The dual role of AI in financial services: a weapon and shield

AI is both a powerful tool for defenders and a potent weapon for attackers. Joseph Carson, Chief Security Evangelist & Advisory CISO at Segura, explores its dual role in financial services.

Artificial Intelligence (AI) is transforming financial services at a pace that few other technologies have matched. From customer service automation to real-time fraud detection, AI has become indispensable to banks, insurers, and fintechs. Yet the same technology that optimises efficiency and security is increasingly weaponised by cybercriminals to exploit trust, manipulate identities, and scale financial crime.

This dual role of AI as both a powerful tool for defenders and a potent weapon for attackers defines one of the most critical battlegrounds in today’s financial sector. To navigate it effectively, leaders must understand not only how AI is evolving but also how to manage its risks, ethics, and security implications, especially around identity.

The evolution of AI: from promise to peril

AI’s role in financial services has evolved dramatically over the past decade:

• Early AI (2000s–2010s): Machine learning was first used for credit scoring, algorithmic trading, and basic anomaly detection. The focus was narrow but powerful, spotting outliers in transaction data to flag potential fraud.
• Modern AI (2020s): The rise of deep learning and large language models (LLMs) has unlocked broader applications. AI now powers conversational banking assistants, personalised investment advice, real-time risk scoring, and automated compliance checks.
• Generative AI: The latest wave has introduced new opportunities and risks. Attackers now use AI to generate synthetic identities, create convincing phishing campaigns, and even clone voices or video for social engineering attacks.

From my experience in the field, AI has lowered the barrier for attackers, and today, an attacker simply needs a laptop and an internet connection. Even language-based defences are no longer sufficient. For example, relying on linguistic cues, such as assuming emails written in Estonian are safe from phishing, is no longer adequate. AI can generate convincingly localised content in seconds, making these traditional protections nearly obsolete.

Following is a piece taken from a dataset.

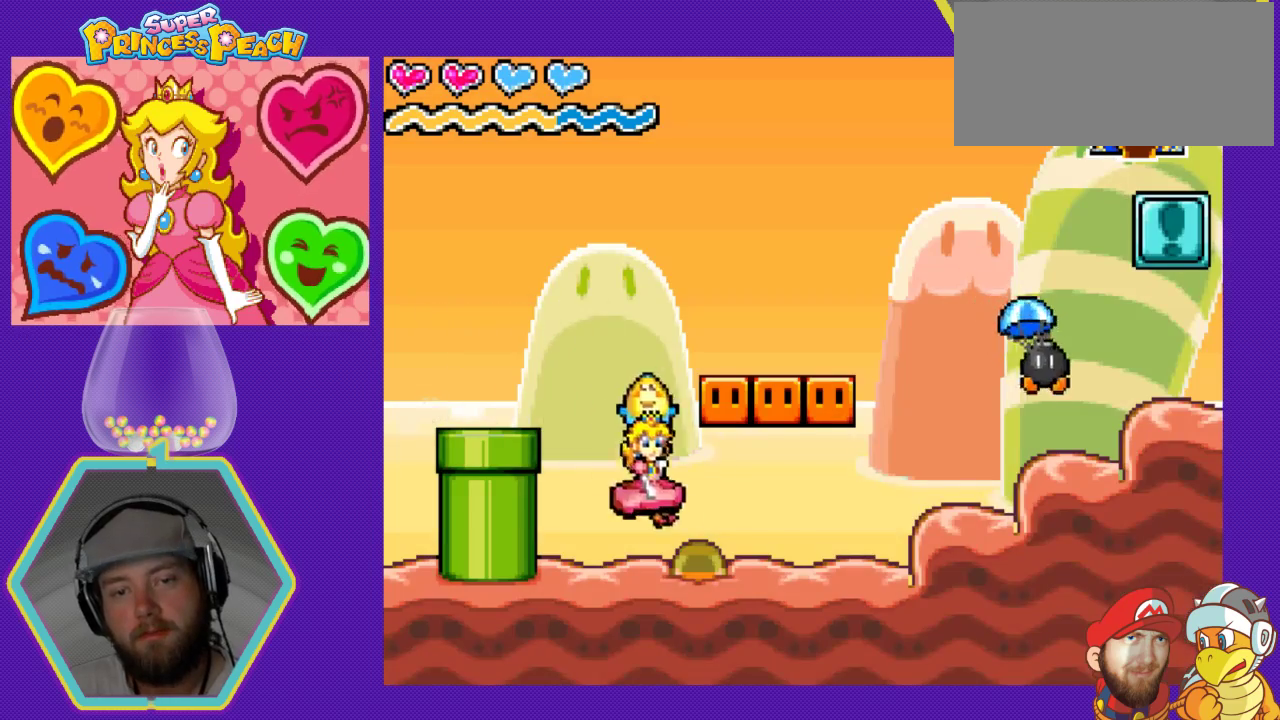
{"buttons": [], "events": [[33, "DPAD_RIGHT", "up"], [200, "A", "down"], [367, "A", "up"]]}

This evolution highlights the paradox of AI: the same sophistication that allows defenders to protect customers can also be exploited to deceive them.

AI as a weapon: the dark side of innovation

In financial services, AI-driven attacks are growing in frequency and sophistication. Some of the most concerning trends include:

1. Deepfake scams and synthetic identities
   Criminals use AI to generate realistic fake voices, videos, and documents. Fraudsters can impersonate executives in real-time during video calls or create entirely synthetic customers to bypass onboarding checks.
2. Phishing and social engineering at scale
   AI-driven text generation produces highly personalised phishing emails free from the telltale grammar mistakes of older scams. Attackers can tailor messages to specific financial institutions, products, or even individual employees. From my experience, AI allows attackers to quickly analyse stolen datasets, extracting financial insights, social relationships, or behavioural patterns, which makes targeted phishing far more effective than ever before.
3. AI-powered negotiation and automation
   Attackers are now using AI chatbots to negotiate with victims or intermediaries in financial fraud cases, replacing humans in scenarios such as extortion or ransomware settlements. AI also automates iterative code improvements, enabling malware or fraud scripts to adapt and improve with minimal effort from human operators. These capabilities make even entry-level cybercriminals far more potent than in the past.
4. Fraudulent trading and market manipulation
   Attackers use AI to execute high-frequency trading manipulations or spread misinformation on social platforms to influence stock prices.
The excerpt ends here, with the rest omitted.